[DATA PROVIDED]
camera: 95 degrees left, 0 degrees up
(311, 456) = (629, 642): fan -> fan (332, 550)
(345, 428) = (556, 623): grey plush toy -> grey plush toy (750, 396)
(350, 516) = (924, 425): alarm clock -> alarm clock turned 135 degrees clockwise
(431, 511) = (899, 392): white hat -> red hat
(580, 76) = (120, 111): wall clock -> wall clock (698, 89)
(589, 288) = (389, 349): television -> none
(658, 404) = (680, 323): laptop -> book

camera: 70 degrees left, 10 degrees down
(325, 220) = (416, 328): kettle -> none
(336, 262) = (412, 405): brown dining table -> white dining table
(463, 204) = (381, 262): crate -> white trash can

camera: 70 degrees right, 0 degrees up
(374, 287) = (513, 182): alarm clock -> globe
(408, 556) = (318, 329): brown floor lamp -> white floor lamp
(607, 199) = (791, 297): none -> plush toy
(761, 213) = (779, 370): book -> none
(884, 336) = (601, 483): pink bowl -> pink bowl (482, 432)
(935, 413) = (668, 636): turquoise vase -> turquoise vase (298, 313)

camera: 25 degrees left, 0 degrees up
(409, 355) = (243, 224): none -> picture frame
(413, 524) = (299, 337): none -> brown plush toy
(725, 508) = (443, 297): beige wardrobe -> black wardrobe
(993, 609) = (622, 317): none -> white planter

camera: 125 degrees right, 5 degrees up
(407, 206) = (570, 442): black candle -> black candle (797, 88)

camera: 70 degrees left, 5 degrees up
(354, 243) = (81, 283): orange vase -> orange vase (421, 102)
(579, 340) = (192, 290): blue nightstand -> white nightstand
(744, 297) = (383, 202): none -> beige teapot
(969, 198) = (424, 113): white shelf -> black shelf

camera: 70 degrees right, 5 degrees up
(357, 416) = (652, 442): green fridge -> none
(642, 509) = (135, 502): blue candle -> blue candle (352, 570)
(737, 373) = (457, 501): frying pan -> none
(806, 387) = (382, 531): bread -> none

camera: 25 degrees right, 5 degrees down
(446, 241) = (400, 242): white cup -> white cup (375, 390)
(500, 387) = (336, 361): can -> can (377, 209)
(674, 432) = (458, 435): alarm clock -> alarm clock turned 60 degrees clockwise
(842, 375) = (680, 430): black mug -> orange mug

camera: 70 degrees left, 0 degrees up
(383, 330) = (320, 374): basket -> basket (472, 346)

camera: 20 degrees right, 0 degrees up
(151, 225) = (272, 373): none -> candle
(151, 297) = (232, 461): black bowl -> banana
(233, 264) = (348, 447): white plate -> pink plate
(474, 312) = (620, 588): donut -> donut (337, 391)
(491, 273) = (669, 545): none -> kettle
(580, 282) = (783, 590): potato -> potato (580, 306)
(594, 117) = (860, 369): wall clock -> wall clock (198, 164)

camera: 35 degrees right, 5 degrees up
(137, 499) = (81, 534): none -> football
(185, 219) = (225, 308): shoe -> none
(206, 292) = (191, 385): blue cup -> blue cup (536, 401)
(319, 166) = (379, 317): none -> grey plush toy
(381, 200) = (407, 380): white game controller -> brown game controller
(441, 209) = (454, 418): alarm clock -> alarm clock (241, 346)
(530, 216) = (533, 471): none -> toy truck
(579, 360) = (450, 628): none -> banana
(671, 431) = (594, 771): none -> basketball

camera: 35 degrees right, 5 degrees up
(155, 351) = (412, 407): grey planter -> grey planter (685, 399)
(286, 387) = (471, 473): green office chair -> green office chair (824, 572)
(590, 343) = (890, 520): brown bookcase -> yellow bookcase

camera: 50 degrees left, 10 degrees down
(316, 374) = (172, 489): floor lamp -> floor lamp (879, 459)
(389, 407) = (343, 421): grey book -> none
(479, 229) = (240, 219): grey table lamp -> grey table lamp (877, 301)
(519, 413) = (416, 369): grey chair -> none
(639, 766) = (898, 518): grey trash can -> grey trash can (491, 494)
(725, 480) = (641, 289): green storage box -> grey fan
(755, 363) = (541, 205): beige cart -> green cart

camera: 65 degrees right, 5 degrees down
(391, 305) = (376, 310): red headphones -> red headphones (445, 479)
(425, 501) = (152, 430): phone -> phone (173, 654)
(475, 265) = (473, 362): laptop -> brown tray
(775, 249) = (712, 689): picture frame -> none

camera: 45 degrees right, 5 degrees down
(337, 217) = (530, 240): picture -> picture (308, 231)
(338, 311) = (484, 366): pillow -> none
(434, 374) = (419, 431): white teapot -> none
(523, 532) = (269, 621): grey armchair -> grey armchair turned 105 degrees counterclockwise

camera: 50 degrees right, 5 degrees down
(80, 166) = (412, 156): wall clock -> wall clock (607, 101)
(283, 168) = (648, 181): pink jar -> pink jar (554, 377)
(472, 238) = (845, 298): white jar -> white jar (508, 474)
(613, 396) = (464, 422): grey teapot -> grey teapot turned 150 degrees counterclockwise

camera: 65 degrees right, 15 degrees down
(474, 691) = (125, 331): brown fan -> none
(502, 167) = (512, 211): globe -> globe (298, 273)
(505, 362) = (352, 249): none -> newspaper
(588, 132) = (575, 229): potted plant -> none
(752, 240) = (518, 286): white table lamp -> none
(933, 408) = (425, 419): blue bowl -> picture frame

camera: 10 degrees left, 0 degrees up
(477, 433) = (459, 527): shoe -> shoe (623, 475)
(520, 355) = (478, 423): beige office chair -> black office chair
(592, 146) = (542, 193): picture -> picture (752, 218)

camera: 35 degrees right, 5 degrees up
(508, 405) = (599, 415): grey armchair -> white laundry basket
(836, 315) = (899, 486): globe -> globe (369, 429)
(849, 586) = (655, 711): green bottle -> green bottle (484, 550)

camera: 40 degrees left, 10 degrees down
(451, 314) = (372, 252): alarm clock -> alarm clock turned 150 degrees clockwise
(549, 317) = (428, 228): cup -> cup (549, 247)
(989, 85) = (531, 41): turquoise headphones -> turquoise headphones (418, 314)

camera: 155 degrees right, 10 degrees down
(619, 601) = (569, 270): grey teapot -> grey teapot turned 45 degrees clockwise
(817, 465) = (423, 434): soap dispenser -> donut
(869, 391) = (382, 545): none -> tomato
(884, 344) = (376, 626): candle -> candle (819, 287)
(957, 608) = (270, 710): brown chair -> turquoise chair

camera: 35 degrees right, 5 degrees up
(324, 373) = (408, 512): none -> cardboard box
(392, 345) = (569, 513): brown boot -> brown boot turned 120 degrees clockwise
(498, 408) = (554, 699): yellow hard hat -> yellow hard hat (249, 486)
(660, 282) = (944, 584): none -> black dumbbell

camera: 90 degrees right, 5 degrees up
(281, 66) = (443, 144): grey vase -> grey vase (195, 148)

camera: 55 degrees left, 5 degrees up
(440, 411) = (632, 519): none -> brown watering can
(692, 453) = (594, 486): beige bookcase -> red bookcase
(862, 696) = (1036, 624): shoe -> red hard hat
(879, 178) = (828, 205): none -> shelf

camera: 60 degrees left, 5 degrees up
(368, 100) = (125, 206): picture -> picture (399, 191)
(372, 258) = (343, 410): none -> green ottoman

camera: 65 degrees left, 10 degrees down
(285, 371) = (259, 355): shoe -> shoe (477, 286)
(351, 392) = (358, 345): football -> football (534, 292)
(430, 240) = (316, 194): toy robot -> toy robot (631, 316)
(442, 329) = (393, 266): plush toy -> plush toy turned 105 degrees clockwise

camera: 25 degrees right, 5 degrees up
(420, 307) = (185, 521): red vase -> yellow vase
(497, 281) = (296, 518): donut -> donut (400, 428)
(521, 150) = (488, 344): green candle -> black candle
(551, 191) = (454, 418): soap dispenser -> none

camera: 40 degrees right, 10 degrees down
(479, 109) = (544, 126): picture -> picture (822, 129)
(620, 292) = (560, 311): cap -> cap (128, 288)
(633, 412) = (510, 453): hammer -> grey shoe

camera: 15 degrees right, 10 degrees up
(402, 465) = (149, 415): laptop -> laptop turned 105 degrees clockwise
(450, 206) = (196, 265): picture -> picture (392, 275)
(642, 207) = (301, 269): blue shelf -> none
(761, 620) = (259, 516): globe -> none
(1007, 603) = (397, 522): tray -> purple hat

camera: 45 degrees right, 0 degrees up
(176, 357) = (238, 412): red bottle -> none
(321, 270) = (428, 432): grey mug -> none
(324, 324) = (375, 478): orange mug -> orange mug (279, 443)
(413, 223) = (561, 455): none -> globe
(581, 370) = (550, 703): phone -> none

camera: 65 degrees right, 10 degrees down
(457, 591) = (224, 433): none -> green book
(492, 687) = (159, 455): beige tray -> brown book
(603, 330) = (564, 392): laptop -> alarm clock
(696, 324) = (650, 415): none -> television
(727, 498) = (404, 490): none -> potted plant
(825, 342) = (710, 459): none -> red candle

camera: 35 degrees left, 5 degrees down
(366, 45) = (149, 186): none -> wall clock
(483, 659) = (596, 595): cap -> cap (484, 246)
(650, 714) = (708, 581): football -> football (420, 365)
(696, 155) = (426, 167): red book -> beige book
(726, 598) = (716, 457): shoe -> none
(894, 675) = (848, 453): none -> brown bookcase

[REQUIRED WORK]
Using the records above, pull out each line where the word "left" occurs.

[ANSWER TO THE PROBLEM]
camera: 95 degrees left, 0 degrees up
camera: 70 degrees left, 10 degrees down
camera: 25 degrees left, 0 degrees up
camera: 70 degrees left, 5 degrees up
camera: 70 degrees left, 0 degrees up
camera: 50 degrees left, 10 degrees down
camera: 10 degrees left, 0 degrees up
camera: 40 degrees left, 10 degrees down
camera: 55 degrees left, 5 degrees up
camera: 60 degrees left, 5 degrees up
camera: 65 degrees left, 10 degrees down
camera: 35 degrees left, 5 degrees down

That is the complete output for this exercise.